However, the magistrate withdrew the passive corruption charges from the Socrates trial, saying "the facts against the accused ... are insufficient to uphold an indictment for passive corruption."
Socrates, who served as prime minister between 2005 and 2011, was accused in 2017 of 31 crimes of passive corruption, money laundering, forgery of documents, and tax fraud, in a process that has lasted seven years.
He was arrested at Lisbon Airport in 2014 in Portugal's biggest-ever corruption investigation, codenamed Operation Marquis.
Prosecutors alleged that Socrates received around 34 million euros (40.5 million dollars) between 2005 and 2015 from companies.

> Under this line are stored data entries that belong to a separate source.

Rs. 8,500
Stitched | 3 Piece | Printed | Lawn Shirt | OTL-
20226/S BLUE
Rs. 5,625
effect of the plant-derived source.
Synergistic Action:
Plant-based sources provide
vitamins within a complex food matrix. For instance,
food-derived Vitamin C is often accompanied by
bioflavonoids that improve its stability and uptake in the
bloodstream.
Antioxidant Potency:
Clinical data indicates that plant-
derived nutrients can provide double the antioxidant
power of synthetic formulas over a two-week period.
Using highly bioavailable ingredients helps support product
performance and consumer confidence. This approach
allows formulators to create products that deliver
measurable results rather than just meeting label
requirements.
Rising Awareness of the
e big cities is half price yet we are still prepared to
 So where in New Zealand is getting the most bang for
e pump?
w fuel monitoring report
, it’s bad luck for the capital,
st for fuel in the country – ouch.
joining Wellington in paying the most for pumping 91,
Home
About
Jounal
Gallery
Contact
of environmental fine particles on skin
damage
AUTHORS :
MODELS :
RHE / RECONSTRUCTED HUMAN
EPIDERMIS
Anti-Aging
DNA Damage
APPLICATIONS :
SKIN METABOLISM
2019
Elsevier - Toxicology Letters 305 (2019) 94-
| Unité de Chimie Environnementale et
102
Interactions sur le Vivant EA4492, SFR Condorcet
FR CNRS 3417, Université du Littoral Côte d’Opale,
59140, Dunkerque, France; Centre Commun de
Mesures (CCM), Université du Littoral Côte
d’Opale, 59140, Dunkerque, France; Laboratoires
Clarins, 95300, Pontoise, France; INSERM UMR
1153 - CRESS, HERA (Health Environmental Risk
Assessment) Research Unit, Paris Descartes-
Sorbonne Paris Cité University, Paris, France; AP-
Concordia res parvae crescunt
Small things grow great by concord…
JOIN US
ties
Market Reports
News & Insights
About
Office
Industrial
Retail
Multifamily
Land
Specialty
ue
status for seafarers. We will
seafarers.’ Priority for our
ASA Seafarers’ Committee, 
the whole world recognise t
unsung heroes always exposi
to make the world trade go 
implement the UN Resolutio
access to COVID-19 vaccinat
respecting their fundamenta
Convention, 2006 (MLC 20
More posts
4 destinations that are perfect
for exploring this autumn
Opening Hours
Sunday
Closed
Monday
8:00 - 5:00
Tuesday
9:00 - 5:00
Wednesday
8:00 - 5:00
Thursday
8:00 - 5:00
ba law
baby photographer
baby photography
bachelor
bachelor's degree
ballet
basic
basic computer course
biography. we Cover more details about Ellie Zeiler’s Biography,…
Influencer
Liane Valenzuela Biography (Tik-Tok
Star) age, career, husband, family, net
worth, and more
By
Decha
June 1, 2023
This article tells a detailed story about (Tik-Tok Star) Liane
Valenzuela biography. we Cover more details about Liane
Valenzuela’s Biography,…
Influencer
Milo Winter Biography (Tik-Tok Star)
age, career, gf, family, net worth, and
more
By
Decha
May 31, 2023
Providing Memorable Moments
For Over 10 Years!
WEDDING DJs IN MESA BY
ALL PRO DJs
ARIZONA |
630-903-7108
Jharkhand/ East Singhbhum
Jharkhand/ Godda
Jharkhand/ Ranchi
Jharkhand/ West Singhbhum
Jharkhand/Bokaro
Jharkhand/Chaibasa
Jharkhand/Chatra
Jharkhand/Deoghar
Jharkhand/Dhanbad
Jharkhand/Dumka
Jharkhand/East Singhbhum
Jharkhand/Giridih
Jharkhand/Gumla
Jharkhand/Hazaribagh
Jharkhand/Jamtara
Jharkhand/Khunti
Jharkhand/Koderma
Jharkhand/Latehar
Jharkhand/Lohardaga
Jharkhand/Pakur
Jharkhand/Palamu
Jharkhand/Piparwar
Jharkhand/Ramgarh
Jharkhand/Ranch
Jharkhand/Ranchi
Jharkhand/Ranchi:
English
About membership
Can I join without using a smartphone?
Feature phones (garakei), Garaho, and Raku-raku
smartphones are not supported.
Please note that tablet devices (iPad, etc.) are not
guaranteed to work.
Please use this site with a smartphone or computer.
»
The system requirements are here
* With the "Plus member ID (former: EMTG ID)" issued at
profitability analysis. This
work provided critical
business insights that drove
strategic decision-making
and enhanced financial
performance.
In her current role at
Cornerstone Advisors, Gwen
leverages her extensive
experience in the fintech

Prime Minister Antonio Costa on Friday declined to comment on the lawsuit involving Socrates, whom he has always called a "friend."
"I had the opportunity to answer this question six years ago. And I still have nothing to add to what I said," he said in a quick statement to the press.
In 2014 Costa visited Socrates in prison and stated that he hoped that "justice would work, ensuring the presumption of innocence," the prosecution's investigations, and "the right for people to defend themselves."
The Portuguese Public Prosecutor's Office has already announced that it will appeal Judge Ivo Rosa's decision to uphold the corruption charges against Socrates.